The Toyota Matrix combines cargo utility and fuel economy in a compact car that offers a choice of engines and all-wheel drive. Developed in tandem with the Corolla sedan, the Matrix is essentially the five-door hatchback wagon version of the Corolla. In fact, Toyota refers to it as the Toyota Corolla Matrix.
Whatever you call it, the Matrix is a sensible choice for many people. It can carry four big people or drop three seats and slide a short board inside; four doors and a hatch make loading kids, dogs and miscellaneous cargo a cinch.
This second-generation Toyota Matrix was launched as a 2009 model. For 2011, Matrix was freshened with new wheels and minor changes to interior trim and a Smart Stop Technology brake-override system was added as standard equipoment. The 2012 Matrix carries over unchanged, though for 2012 Matrix includes free maintenance for two years or 25,000 miles.
Matrix is available in two grades: base Matrix L and sporty Matrix S. Matrix L comes with a 1.8-liter engine, while the Matrix S gets a more powrful 2.4-liter engine. Front-wheel drive is standard and the Matrix S is available with all-wheel drive. Matrix L offers a choice of 5-speed manual or 4-speed automatic transmission. Matrix S comes with 5-speed manual or 5-speed automatic. Matrix S AWD comes with a 4-speed automatic.
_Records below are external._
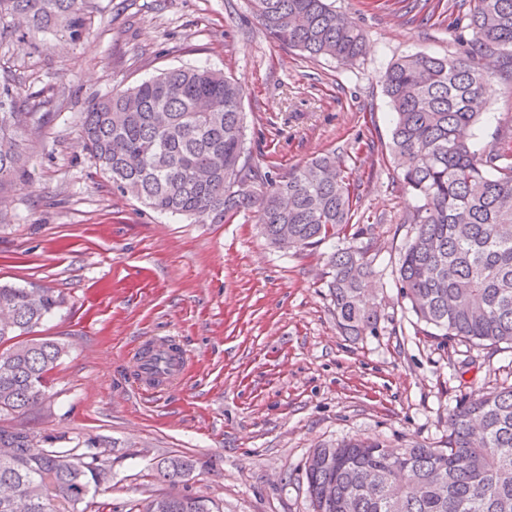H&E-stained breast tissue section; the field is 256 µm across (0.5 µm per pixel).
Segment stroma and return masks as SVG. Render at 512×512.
<instances>
[{"mask_svg":"<svg viewBox=\"0 0 512 512\" xmlns=\"http://www.w3.org/2000/svg\"><path fill=\"white\" fill-rule=\"evenodd\" d=\"M92 36L0 41V77L24 111L44 114L26 145V176L0 204V284L37 283L65 298L39 328L65 343L36 435L108 446L112 486L99 512H128L168 490L163 457L196 463L180 490L221 512H312L305 462L353 438L400 449L442 445L460 399L512 385V349L426 335L396 285L417 200L391 155L382 75L416 52L470 48L467 0H331L369 45L351 65L279 45L250 0H90ZM206 64L243 89L245 137L259 174L277 178L339 157L359 221L334 243L291 255L268 245L253 212L223 224L161 216L113 190L81 143V118L112 89L164 69ZM512 134V84L499 82L477 149ZM355 237L376 270L379 320L342 335L324 272ZM149 336L180 340L193 362L162 398L132 387Z\"/></svg>","mask_w":512,"mask_h":512,"instance_id":"stroma-1","label":"stroma"}]
</instances>
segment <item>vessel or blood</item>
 Here are the masks:
<instances>
[{
	"mask_svg": "<svg viewBox=\"0 0 512 512\" xmlns=\"http://www.w3.org/2000/svg\"><path fill=\"white\" fill-rule=\"evenodd\" d=\"M187 362V354L173 337L148 338L137 354L136 386L149 394L163 392L179 379Z\"/></svg>",
	"mask_w": 512,
	"mask_h": 512,
	"instance_id": "1",
	"label": "vessel or blood"
}]
</instances>
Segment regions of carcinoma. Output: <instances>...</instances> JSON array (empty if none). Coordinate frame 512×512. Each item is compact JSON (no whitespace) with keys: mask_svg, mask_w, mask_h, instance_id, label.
Returning <instances> with one entry per match:
<instances>
[{"mask_svg":"<svg viewBox=\"0 0 512 512\" xmlns=\"http://www.w3.org/2000/svg\"><path fill=\"white\" fill-rule=\"evenodd\" d=\"M264 30L312 58L352 63L366 52L363 32L327 0H251ZM469 24L480 53L405 55L386 67L394 112L392 152L403 182L418 197L412 235L397 282L429 336L512 345V142L473 148V130L494 76L512 74V0H471ZM13 24L0 39L53 32L88 40L89 0H0ZM241 88L206 66L161 72L107 94L83 113L84 149L112 188L150 210L229 219L252 210L262 235L303 252L336 238L354 215L353 196L336 155H325L268 184L246 154ZM22 92L0 83V191L27 171L24 138L44 122L21 111ZM367 251L352 243L328 255L336 321L348 336L372 332L376 306L366 292L375 275ZM64 305L36 284L0 285V414L25 415L43 400L48 373L65 345L33 336ZM47 447H39V443ZM194 461L166 457L156 476L169 491L130 512H216L201 496L176 491ZM314 512H512V386L470 395L448 416L442 448L401 450L375 440L316 448L305 465ZM112 479L101 444L0 425V512H88Z\"/></svg>","mask_w":512,"mask_h":512,"instance_id":"cac0c4a2","label":"carcinoma"}]
</instances>
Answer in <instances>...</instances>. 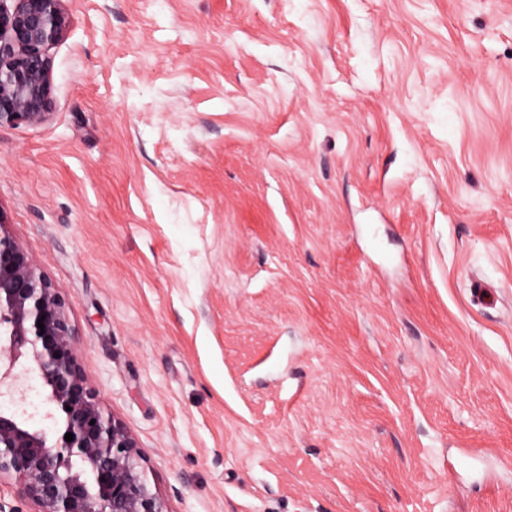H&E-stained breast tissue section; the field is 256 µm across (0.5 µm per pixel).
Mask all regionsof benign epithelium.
<instances>
[{"label": "benign epithelium", "instance_id": "1", "mask_svg": "<svg viewBox=\"0 0 512 512\" xmlns=\"http://www.w3.org/2000/svg\"><path fill=\"white\" fill-rule=\"evenodd\" d=\"M63 2L0 0V128L51 120L49 49L67 33ZM2 335L9 345L0 386L16 385L12 369L28 359L61 426L50 439L0 410V485L19 483L27 512H170L148 482L135 435L99 396L78 357L64 294L0 215Z\"/></svg>", "mask_w": 512, "mask_h": 512}]
</instances>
Fuel economy is an EPA-estimated 26/32 mpg for a Matrix L (1.8-liter) with manual gearbox, 21/29 mpg for a Matrix S (2.4-liter) with 5-speed automatic. All models run on Regular unleaded gasoline.
We recommend the 1.8-liter Matrix L with manual gearbox as the best model. We found the base Matrix 1.8 with 5-speed manual more fun to drive than a 2.4-liter Matrix S with an automatic. The 1.8-liter engine isn't as powerful, of course, but it revs more freely and is more of a driver's engine. However, if choosing an automatic transmission, we think the 2.4-liter engine with 5-speed automatic is the best choice. Matrix S AWD is best for the Snow Belt with its all-wheel drive.
Check out the Matrix if you want the reliable reputation of the Corolla with less visual boredom, if you need a urban runabout that's cheap to buy and run, or just because it's logically all you really need for bumping around in heavy traffic. The Matrix doesn't stand out anywhere as much as it provides a useful, better than average package for any purpose short of pickup-sized building materials or a trip to the red carpet.
By price and hatchback design, Matrix competes with roomy compact cars such as the Honda Fit, Nissan Versa, Subaru Impreza, and Volkswagen Golf. It's also an alternative to small vans and crossovers.